▶ Instructions to follow
In the records below, begin at the line that has "hfov_deg: 52.5" and stop after the line that has "focal_mm: 3.6"; quote those lines verbatim and nothing more.

[Records — start]

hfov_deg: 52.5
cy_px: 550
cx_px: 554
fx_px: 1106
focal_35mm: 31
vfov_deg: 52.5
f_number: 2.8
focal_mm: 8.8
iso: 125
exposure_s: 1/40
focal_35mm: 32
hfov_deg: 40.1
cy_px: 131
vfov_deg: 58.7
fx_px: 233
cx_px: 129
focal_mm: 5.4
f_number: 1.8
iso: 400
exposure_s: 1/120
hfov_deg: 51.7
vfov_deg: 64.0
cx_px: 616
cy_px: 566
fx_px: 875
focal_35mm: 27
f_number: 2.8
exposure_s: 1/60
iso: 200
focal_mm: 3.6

[Records — finish]
[Records — start]

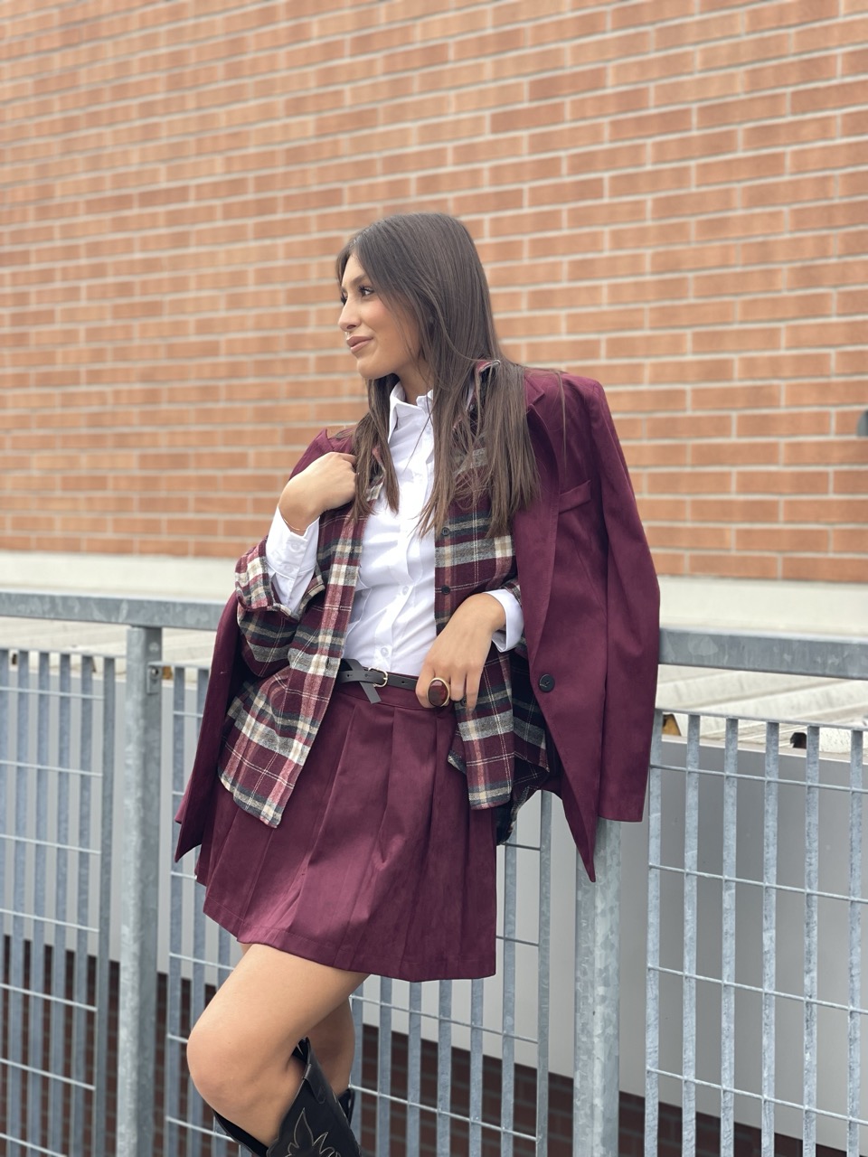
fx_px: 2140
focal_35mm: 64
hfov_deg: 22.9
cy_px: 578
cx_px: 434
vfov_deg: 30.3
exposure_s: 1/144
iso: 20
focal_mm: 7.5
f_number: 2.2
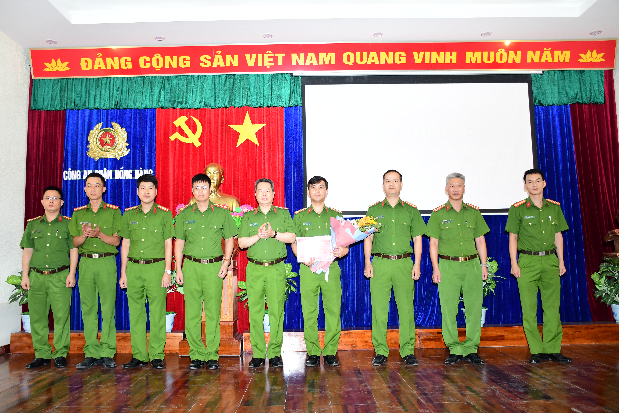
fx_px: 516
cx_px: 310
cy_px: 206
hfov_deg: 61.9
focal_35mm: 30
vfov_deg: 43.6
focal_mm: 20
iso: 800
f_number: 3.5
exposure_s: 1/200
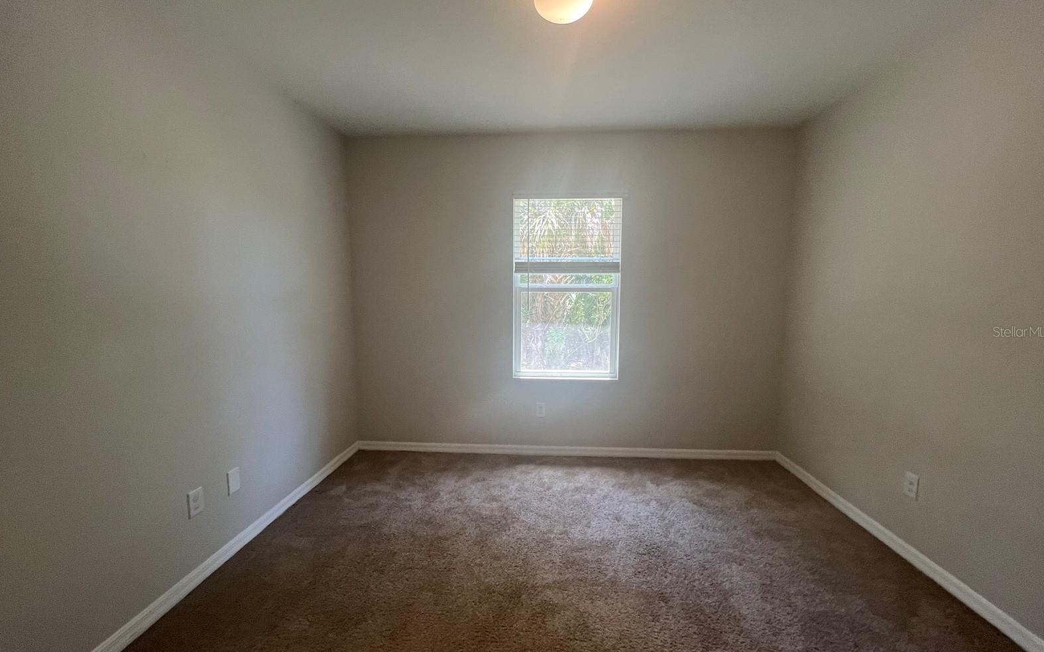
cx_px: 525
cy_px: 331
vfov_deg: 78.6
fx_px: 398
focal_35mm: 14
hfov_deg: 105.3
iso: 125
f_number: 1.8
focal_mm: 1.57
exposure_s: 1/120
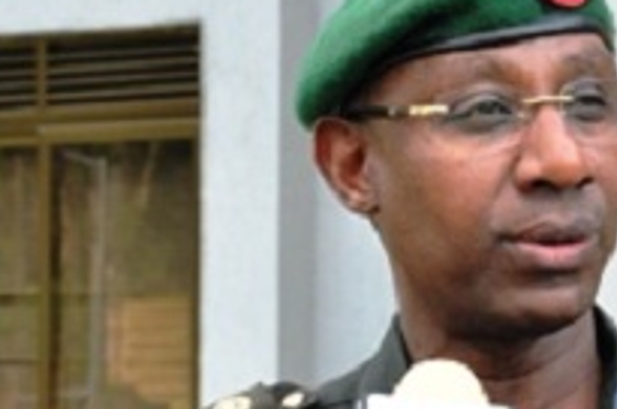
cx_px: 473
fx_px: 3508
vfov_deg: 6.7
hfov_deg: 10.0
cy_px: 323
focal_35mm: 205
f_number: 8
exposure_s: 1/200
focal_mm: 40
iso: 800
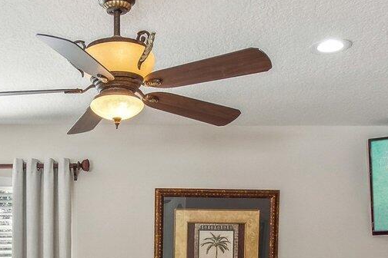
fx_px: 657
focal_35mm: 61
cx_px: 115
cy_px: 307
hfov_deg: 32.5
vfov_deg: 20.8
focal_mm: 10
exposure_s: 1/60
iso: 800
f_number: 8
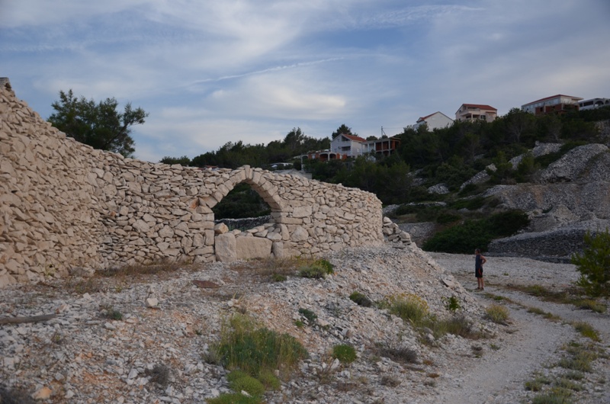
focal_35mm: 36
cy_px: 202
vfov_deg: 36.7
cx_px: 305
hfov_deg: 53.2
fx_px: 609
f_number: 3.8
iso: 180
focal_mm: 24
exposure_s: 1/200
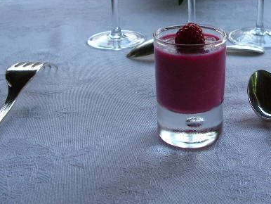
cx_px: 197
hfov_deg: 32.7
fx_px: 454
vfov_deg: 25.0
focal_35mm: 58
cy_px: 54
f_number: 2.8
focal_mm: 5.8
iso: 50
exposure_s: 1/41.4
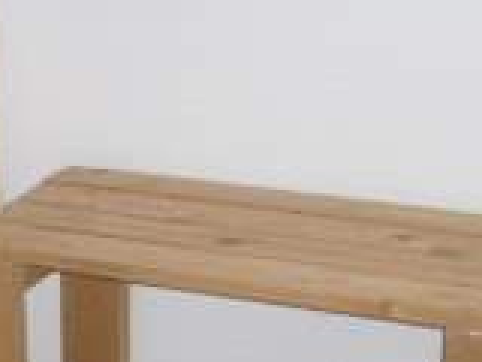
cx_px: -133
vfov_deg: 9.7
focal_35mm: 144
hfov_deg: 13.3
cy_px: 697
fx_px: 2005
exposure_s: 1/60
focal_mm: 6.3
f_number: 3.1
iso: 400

[Records — finish]
[Records — start]

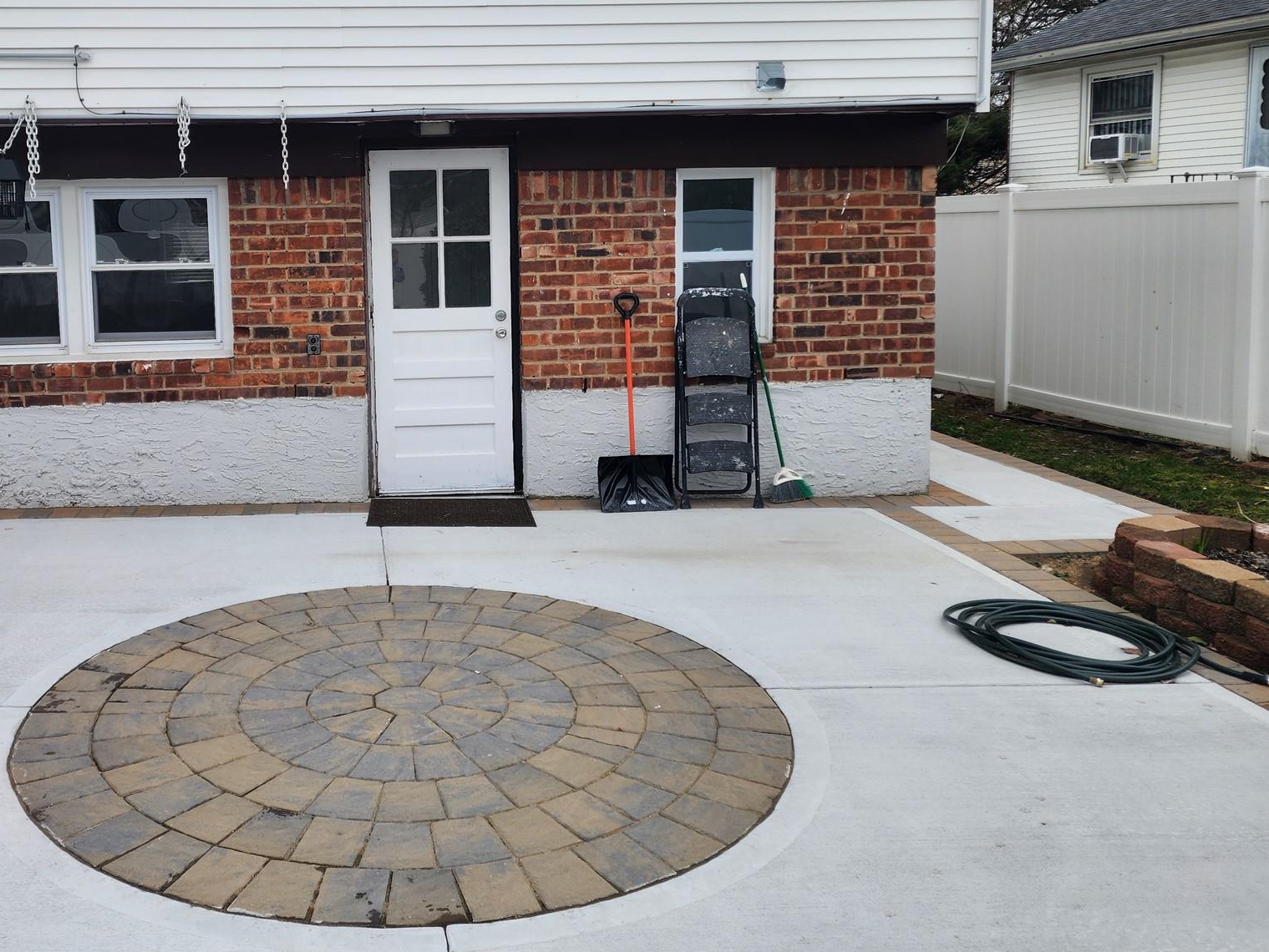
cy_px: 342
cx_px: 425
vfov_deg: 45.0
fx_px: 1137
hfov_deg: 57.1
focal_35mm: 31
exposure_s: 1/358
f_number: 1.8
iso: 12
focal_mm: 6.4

[Records — finish]

▶ Final answer
hfov_deg: 52.5
cy_px: 550
cx_px: 554
fx_px: 1106
focal_35mm: 31
vfov_deg: 52.5
f_number: 2.8
focal_mm: 8.8
iso: 125
exposure_s: 1/40
focal_35mm: 32
hfov_deg: 40.1
cy_px: 131
vfov_deg: 58.7
fx_px: 233
cx_px: 129
focal_mm: 5.4
f_number: 1.8
iso: 400
exposure_s: 1/120
hfov_deg: 51.7
vfov_deg: 64.0
cx_px: 616
cy_px: 566
fx_px: 875
focal_35mm: 27
f_number: 2.8
exposure_s: 1/60
iso: 200
focal_mm: 3.6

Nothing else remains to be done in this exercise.